General disorders and administration site conditions: common – itching; uncommon – anal discomfort, irritation at the site of administration, tenesmus; very rare – fever.
* The mechanism of mesalazine-induced myocarditis and pericarditis, pancreatitis, nephritis, and hepatitis is unknown, but an allergic origin is possible. It should be noted that some of these conditions may also be associated with inflammatory bowel disease.
** Photosensitivity: more severe reactions have been observed in patients with pre-existing skin conditions such as atopic dermatitis and atopic eczema.
*** See section "Special Warnings and Precautions for Use" for additional information.
Reporting of suspected adverse reactions
Reporting suspected adverse reactions after authorization of the medicinal product is important. It allows continued monitoring of the benefit-risk balance of the medicinal product. Healthcare professionals, patients, or their legal representatives are encouraged to report any suspected adverse reactions and lack of efficacy via the Automated Information System for Pharmacovigilance at: https://aisf.dec.gov.ua.
Shelf life. 3 years.
Storage conditions. Store at 15–25 °C in the original packaging. Keep out of reach of children.

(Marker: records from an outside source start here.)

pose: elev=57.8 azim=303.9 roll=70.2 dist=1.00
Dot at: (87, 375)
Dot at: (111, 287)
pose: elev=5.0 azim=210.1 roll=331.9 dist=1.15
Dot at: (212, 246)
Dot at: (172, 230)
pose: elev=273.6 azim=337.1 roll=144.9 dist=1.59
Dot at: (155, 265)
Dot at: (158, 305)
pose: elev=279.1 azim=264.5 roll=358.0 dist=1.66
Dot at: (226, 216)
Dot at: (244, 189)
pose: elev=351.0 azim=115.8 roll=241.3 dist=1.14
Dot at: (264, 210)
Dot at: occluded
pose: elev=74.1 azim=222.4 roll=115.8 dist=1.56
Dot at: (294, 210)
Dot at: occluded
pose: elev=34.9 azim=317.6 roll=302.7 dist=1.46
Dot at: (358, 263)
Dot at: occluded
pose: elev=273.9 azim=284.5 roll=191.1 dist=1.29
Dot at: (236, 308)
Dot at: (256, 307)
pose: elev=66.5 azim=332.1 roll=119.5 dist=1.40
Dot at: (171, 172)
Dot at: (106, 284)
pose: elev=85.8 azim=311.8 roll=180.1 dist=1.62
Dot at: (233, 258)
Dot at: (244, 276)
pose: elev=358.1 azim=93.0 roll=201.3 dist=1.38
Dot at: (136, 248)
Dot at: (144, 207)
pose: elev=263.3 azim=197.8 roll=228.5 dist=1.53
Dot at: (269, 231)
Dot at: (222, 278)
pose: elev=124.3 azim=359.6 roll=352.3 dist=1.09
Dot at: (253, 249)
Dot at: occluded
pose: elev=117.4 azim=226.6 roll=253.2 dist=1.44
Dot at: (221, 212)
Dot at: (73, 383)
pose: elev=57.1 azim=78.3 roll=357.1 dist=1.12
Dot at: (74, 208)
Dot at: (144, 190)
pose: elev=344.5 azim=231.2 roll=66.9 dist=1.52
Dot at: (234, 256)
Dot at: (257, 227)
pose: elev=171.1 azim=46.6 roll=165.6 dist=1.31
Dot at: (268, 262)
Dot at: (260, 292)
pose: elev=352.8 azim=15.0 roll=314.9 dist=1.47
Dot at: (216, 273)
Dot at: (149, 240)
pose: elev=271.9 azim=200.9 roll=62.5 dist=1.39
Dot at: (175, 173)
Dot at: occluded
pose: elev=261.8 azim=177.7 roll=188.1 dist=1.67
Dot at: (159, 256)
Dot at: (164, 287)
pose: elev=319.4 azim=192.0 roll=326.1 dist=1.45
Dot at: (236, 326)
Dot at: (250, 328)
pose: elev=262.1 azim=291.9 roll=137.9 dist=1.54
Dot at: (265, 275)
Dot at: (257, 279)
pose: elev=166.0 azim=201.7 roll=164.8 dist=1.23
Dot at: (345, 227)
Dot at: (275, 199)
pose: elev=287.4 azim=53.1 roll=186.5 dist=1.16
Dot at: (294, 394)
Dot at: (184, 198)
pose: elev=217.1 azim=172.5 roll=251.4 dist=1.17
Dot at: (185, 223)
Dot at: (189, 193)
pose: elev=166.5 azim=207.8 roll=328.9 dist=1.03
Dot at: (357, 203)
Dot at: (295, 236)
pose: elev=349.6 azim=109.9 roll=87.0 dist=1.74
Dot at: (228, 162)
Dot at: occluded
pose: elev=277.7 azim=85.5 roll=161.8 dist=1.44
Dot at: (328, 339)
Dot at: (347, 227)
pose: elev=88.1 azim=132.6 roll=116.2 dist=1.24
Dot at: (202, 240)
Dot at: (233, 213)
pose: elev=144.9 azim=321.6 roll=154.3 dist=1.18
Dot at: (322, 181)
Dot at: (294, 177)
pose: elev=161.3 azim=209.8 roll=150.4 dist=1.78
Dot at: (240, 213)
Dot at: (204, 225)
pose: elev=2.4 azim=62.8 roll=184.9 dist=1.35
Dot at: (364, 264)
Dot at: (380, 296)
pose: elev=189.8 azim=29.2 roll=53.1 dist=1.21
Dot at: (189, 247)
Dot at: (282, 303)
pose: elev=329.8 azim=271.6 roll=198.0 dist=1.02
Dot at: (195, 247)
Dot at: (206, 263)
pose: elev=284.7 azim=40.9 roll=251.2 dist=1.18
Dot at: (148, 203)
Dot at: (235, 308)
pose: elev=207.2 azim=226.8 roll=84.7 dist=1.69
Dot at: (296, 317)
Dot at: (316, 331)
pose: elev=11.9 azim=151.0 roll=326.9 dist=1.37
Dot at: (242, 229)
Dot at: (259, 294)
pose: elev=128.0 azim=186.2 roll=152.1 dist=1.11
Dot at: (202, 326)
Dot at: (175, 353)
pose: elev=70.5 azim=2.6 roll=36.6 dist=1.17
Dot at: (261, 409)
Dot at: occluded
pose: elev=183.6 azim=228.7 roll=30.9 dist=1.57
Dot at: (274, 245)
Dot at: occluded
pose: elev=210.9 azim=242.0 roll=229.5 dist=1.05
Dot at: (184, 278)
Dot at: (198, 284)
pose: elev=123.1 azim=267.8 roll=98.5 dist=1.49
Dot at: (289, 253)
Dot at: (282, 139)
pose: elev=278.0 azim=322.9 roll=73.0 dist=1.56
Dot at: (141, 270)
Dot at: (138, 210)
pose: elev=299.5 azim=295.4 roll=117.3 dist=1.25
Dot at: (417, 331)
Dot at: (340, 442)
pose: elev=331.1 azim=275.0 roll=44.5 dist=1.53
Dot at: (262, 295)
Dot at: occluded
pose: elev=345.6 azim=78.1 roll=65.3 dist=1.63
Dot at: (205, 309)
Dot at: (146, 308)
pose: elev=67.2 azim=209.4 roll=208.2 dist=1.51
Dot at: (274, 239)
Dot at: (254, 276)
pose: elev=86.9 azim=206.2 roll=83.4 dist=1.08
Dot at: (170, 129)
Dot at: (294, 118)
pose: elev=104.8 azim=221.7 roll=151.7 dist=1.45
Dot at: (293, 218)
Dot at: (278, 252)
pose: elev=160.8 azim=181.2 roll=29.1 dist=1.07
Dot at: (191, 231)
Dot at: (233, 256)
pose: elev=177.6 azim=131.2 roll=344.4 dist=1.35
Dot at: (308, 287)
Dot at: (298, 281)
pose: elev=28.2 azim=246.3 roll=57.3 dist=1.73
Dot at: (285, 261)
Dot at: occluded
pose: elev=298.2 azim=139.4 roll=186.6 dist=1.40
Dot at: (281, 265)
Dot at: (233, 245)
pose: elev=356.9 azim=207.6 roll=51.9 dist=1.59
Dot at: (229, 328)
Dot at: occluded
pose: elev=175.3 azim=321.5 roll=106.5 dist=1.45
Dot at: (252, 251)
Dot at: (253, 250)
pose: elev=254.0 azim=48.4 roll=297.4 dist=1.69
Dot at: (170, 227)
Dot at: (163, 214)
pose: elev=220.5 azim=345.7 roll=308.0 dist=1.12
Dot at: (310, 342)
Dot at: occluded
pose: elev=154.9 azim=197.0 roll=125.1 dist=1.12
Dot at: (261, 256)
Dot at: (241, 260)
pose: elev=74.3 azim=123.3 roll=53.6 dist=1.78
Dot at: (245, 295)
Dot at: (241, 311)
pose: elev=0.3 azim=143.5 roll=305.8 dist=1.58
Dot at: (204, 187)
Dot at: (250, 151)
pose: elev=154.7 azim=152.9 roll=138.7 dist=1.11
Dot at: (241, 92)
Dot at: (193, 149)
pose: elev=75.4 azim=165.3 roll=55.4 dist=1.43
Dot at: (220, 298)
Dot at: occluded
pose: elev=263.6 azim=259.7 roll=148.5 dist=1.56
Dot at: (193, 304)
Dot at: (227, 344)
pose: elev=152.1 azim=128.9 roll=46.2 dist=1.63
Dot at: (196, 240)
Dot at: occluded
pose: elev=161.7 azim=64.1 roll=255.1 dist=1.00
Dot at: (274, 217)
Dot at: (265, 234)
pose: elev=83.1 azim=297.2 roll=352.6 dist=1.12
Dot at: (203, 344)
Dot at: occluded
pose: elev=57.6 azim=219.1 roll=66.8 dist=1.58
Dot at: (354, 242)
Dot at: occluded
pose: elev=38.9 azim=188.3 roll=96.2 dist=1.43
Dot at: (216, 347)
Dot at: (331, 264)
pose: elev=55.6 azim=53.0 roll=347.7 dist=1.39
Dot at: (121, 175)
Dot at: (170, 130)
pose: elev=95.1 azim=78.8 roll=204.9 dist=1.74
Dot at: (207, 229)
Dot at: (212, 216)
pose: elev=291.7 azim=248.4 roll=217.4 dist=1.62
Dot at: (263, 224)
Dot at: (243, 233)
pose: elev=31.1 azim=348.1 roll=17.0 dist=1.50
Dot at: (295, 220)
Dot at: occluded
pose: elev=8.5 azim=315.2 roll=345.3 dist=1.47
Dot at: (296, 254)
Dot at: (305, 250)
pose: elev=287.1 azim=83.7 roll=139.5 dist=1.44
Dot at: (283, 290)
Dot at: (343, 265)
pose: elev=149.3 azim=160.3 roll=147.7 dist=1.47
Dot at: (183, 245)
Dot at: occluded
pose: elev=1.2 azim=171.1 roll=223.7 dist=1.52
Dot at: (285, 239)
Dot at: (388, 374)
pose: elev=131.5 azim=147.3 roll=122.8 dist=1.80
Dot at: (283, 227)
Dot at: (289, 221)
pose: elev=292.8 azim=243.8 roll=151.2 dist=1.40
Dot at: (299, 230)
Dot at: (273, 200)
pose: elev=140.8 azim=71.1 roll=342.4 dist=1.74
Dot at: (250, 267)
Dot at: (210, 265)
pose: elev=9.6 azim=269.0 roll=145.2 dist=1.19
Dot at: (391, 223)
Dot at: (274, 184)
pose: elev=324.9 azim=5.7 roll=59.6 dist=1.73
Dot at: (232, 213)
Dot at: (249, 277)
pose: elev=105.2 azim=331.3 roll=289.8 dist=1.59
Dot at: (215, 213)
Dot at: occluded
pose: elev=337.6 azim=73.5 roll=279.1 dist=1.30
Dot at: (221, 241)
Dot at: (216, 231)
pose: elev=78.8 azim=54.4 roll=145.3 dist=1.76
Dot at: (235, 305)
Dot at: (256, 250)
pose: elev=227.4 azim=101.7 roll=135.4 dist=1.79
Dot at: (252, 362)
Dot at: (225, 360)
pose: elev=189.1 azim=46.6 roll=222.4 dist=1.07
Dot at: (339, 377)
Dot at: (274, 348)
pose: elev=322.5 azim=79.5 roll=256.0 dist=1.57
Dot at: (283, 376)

Packaging. 100 mL of suspension in a bottle with a nozzle and internal valve; 1 bottle in an aluminum foil pouch; 5 or 7 bottles and 5 or 7 polyethylene pouches in a cardboard pack.
Prescription status. Prescription only.
Manufacturer. Ferring-Leciva, a.s., Czech Republic / Ferring-Leciva, a.s., Czech Republic.
Manufacturer's address and place of business.
K Rybniku 475, Jesenice u Prahy, 252 42, Czech Republic / K Rybniku 475, Jesenice u Prahy, 252 42, Czech Republic.